At Monday night's public forum on the proposed desegregation plan for TUSD, there was no shortage of excellent, eloquent speakers. But the line above, from a woman who is a TUSD grad, currently a licensed counselor and a mother whose daughter was in the Mexican American Studies program, is the one that stuck with me. I've expended thousands of words trying to explain the value of the MAS program, and she succeeded in just 11 words. If you want to reach students who feel alienated from their school-based education and see no reason to apply themselves, no reason to care, you have to find a way to make the education relevant to their lives. There's no one strategy that works. But somehow you have to find a way to get past their defenses, often erected to fend off their feelings of failure. You have to find a way in. And one way is to "speak their language" so they understand what you're saying.

In the case of MAS, that means talking about the world from a perspective the students understand, teaching about history from a different viewpoint, reading literature that has the cadences and experiences students can relate to, shaking things up so the barriers reluctant students create to protect themselves from investing too much of themselves in their educations are broken down. Get students to care about what's going on in class, and they're going to benefit, sometimes in remarkable ways.

For a summary of the ideas presented to the Special Master and others who listened to the speakers, keep reading below the fold.

Sitting on the stage Monday night were Special Master Willis Hawley — the man who has been designated by the federal court to put together a new deseg plan — the lawyers representing the sides in the original suit and a number of people representing the Federal Department of Justice and the Civil Rights division.

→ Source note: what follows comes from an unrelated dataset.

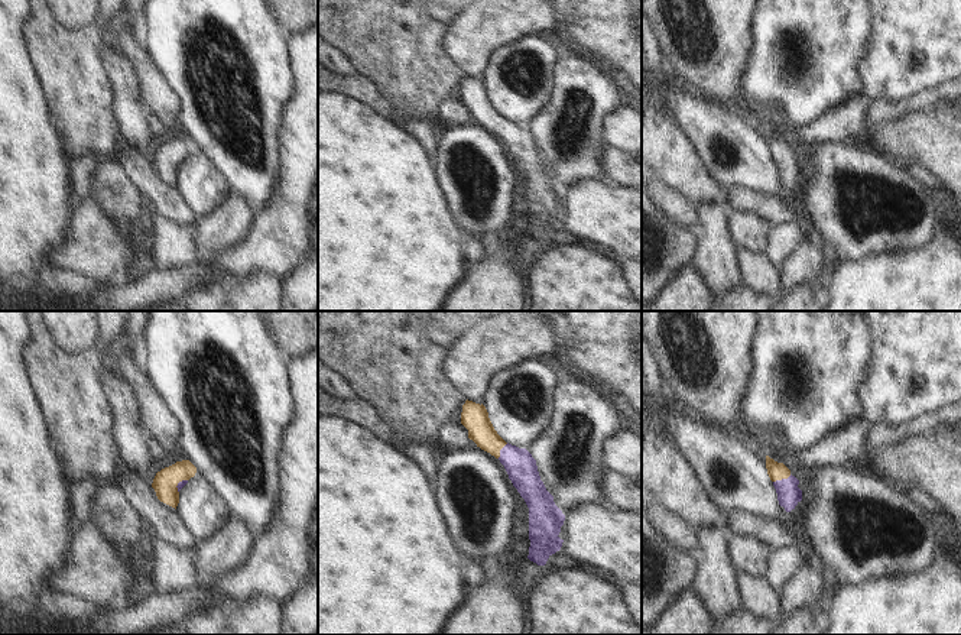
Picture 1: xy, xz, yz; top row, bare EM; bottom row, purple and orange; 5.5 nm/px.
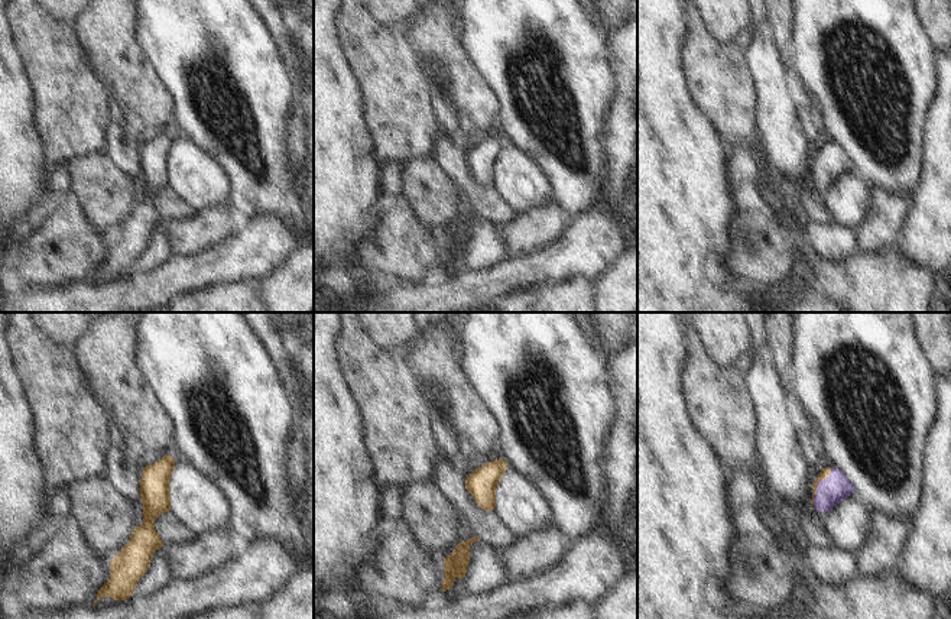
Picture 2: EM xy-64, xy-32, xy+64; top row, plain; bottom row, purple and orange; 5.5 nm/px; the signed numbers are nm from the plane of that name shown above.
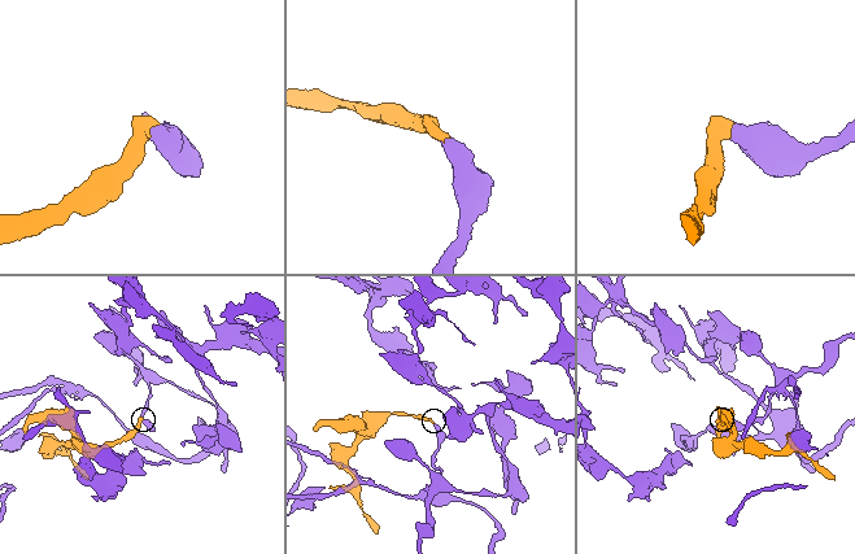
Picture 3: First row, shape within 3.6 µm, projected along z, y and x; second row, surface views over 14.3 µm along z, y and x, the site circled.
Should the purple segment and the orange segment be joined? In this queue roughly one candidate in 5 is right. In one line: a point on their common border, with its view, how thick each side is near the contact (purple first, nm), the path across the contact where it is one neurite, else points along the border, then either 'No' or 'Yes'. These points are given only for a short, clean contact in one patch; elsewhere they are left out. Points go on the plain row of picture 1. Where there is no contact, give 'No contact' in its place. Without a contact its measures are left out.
Touches purple at yz (782, 155). Thickness 130 nm (purple) against 100 nm. Path across: yz (788, 168), (782, 155), (776, 146). Yes.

Monday was the first of three consecutive nights of forums (Here are the times and places of the next two) where people are given about 3 minutes each to present their views.

Four themes were repeated by many of the speakers.

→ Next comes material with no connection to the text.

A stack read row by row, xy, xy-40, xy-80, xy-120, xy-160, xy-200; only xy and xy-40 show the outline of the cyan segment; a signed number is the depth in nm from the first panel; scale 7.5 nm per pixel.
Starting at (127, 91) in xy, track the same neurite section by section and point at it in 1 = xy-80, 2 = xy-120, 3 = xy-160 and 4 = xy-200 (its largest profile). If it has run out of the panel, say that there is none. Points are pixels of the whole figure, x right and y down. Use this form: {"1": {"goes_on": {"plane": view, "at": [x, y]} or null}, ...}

The dominant theme was, the Mexican American Studies program should be brought back to TUSD more-or-less intact. The teachers who were part of the program before it was dismantled should be the primary teachers and, some speakers added, Sean Arce, whose contract was not renewed, should be brought back to administrate the program.

The second theme was the success of the MAS program. There were plenty of people who spoke anecdotally about the value of the courses, everyone from UA profs to former MAS teachers to parents whose children took the courses to recent TUSD grads and current students. This wasn't the kind of hard data that appeals to number crunchers. In many ways, however, it was far more persuasive. All attempts to quantify the value of education are approximate at best. While people's direct and indirect experiences with the program aren't "proof" of its value, the experiences related and the ideas expressed were powerful arguments that the program has changed many lives for the better.

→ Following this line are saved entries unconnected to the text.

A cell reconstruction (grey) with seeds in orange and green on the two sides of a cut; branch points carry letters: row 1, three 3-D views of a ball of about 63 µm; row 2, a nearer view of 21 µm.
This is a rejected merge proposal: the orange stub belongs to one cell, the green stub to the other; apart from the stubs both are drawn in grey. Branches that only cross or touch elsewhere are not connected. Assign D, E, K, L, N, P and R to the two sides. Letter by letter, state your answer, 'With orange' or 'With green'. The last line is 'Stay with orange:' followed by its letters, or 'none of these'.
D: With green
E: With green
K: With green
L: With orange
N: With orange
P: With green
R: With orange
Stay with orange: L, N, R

The "Cabrera Report" was mentioned by many speakers as offering hard data about the value of MAS. This is a recent statistical study out of UA that crunches numbers to arrive at the conclusion that the MAS curriculum boosted achievement and raised the graduation rate of its students. (You can read the study here.) The study isn't posted on the TUSD website even though the website includes the proposed deseg plan. Speakers accused the District of trying to ignore the findings of the report because they undercut the District's reticence to reinstate the program. At least one speaker criticized the people who put out the proposed deseg plan for not including the Cabrera Report in its supplementary materials.

The third theme was that the deseg plan, while it moves in the right direction, states its recommendations too generally, without the teeth needed for strong implementation of its ideas. Lots of speakers expressed the hope the plan would state directly that the MAS program be reinstated, fearing that the vague wording would let the District reinterpret the ruling in its weakest form.

The final theme brought up by a number of speakers is that the current state-mandated ELL program with its four hour block that pulls non-English speakers out of standard classrooms for most of the day must be eliminated and replaced by a more inclusive form of ELL instruction. Speakers wanted the return of bilingual education for ELL students and the reintroduction of dual language classes where subject matter is taught in both English and Spanish.

It seems to me that the people sitting on stage listening to the speakers would be both moved and persuaded by what they heard and it would influence the final version of the deseg plan. Then again, the three day listening tour may turn out to be more about theater than substance, a chance to let the speakers feel like they have an impact on the final version of the plan without their words resulting in any substantive changes. Two things I know for sure, however: the energy and commitment of the people who fought for the MAS program hasn't lessened, and the TUSD School Board that begins meeting in January will have a very different mix of members, one that favors many of the ideas presented at Monday's forum.